What needs to be done =
Report the number of lines below in which the word "shoulder" occurs. Nothing else is needed.

Given entries =
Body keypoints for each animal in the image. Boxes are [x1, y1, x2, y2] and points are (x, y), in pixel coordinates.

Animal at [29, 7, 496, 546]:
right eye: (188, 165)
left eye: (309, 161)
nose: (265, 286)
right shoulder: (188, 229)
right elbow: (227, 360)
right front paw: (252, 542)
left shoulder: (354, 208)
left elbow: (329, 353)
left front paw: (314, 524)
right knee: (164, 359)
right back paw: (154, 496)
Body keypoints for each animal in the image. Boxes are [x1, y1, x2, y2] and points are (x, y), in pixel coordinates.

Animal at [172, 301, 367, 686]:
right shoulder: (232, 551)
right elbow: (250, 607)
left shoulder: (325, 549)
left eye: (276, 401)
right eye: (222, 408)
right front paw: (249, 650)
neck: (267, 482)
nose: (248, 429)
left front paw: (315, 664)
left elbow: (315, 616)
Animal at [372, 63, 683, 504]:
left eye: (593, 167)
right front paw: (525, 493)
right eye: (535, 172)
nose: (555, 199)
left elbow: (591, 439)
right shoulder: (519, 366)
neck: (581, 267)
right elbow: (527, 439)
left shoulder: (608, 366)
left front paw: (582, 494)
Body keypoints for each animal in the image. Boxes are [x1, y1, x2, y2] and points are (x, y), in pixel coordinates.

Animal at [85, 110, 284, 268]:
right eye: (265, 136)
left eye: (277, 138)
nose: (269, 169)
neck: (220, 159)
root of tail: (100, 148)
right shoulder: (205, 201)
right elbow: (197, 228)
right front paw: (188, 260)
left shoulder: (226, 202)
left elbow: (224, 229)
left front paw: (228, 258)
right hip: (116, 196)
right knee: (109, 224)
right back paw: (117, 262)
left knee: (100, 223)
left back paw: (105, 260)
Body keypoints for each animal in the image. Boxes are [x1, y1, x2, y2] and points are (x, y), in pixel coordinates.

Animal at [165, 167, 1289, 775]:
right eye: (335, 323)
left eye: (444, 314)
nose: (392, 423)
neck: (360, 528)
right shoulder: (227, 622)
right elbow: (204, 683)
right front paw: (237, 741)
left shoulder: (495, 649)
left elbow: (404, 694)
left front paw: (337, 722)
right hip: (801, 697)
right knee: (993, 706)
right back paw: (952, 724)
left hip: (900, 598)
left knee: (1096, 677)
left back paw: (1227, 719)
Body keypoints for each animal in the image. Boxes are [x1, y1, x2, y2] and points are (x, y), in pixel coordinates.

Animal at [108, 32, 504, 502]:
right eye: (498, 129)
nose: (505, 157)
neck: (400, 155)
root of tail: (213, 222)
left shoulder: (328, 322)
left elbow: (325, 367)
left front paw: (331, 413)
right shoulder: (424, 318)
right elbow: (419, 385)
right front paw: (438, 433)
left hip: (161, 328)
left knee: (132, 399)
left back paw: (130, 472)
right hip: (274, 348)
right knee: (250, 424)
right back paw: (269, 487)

Written response =
12